What is the mission of a bioinformatician? This Director of Bioinformatics believed that by providing automation through Basepair, empowering bench scientists to run pipelines themselves through the user-friendly UI, bioinformaticians could be relieved of running routine repetitive tasks. With this newfound freedom, bioinformaticians could instead spend more time on advanced approaches that ultimately accelerate time to scientific insight.

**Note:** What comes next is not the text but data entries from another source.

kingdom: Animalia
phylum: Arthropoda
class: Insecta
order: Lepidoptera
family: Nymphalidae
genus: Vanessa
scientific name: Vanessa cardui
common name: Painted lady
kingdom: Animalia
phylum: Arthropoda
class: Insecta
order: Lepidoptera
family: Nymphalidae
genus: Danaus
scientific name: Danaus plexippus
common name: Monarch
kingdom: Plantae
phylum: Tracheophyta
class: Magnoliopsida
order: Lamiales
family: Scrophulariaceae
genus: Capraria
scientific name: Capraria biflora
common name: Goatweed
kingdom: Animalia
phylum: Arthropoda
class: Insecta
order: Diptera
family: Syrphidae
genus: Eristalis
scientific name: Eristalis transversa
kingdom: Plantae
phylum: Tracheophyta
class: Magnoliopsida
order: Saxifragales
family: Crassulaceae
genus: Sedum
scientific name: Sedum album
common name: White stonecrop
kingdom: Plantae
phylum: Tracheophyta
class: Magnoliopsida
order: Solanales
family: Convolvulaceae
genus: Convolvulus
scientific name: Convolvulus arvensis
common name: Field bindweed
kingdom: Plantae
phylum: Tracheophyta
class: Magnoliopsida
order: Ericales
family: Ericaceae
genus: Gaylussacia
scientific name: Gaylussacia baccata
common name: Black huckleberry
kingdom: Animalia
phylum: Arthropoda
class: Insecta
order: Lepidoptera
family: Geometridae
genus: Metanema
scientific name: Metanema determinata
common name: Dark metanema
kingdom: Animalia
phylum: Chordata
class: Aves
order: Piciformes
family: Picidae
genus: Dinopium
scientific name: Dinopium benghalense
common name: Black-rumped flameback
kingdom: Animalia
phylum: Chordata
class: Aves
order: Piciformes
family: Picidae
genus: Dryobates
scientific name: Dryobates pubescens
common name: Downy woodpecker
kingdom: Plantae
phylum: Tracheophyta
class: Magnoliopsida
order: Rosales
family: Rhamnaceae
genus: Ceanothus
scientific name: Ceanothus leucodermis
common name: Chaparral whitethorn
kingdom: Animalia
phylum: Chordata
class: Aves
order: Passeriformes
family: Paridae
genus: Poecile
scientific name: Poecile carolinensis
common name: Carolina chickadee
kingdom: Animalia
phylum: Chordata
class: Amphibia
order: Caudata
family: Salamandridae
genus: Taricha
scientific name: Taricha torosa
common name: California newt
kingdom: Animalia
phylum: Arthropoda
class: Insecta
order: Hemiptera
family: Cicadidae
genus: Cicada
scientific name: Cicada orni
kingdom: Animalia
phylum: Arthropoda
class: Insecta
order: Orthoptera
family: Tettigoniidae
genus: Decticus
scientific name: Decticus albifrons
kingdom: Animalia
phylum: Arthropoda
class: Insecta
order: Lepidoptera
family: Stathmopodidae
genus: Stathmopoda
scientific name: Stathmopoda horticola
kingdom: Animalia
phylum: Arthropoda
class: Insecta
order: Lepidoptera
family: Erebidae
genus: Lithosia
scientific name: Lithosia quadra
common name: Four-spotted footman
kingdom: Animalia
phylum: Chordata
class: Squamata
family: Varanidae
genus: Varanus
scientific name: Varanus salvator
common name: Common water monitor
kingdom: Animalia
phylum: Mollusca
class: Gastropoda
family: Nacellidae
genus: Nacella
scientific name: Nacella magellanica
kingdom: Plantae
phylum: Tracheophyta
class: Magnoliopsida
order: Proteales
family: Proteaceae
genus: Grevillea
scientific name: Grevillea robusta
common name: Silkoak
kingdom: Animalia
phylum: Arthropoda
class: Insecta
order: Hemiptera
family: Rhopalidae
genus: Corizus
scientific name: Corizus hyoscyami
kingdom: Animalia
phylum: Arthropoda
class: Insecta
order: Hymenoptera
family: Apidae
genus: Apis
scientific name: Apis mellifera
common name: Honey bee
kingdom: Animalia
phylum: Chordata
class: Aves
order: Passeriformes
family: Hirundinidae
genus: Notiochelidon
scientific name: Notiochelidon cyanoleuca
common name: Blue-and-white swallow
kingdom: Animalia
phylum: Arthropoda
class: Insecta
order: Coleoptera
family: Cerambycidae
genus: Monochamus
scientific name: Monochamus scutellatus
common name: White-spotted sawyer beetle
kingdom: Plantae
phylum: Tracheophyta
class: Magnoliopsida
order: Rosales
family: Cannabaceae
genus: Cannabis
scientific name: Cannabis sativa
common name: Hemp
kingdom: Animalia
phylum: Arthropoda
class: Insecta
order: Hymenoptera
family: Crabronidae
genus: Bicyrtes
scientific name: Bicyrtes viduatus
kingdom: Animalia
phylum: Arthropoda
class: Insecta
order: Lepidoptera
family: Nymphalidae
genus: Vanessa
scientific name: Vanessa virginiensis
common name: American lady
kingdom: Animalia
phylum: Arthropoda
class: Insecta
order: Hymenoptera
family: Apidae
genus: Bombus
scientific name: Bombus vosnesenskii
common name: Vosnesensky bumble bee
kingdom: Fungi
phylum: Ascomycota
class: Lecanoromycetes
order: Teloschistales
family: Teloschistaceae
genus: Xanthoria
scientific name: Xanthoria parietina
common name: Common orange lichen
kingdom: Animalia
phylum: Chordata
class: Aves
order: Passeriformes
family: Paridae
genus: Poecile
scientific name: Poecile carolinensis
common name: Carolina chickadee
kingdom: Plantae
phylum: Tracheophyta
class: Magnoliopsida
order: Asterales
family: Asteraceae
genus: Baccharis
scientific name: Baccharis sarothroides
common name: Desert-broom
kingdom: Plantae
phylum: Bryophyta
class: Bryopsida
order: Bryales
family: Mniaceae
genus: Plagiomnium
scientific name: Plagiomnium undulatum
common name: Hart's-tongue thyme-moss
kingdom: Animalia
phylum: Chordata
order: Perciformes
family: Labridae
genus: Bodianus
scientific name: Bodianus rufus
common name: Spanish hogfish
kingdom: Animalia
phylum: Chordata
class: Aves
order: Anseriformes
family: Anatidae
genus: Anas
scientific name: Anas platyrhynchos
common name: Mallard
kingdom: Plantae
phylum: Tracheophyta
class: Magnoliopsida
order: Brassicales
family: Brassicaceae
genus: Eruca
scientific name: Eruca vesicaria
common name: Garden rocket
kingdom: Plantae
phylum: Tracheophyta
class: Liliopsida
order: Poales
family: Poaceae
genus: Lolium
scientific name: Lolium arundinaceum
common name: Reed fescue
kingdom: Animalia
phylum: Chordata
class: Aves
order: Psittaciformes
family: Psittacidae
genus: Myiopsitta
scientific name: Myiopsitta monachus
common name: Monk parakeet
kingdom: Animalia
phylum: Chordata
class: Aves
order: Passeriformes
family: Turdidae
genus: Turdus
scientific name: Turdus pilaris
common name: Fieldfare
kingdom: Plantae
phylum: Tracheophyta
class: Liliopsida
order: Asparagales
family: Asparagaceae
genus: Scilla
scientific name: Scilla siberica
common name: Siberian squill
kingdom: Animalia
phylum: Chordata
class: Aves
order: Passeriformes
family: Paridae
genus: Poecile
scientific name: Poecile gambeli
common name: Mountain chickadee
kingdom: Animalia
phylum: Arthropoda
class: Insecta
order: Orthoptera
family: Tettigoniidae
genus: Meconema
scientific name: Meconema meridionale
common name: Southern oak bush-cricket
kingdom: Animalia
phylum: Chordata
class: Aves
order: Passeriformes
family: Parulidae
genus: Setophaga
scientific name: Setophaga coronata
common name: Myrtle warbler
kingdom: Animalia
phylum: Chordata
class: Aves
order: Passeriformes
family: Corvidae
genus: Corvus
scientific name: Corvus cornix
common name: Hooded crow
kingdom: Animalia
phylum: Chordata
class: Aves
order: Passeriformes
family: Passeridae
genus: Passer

Ultimately Basepair was not brought on to replace the important role that bioinformaticians play in R&D teams, but instead to take away the burden of routine work and data manipulation that all too often they find themselves doing. While growing a team and adding resources will help, it is not enough nor is it scalable. He and his company believed there was a better way. By leveraging Basepair as an NGS analysis platform they gave their bioinformaticians and scientists superpowers and allowed them to use their exceptional capabilities on projects that are worthy of their skill sets.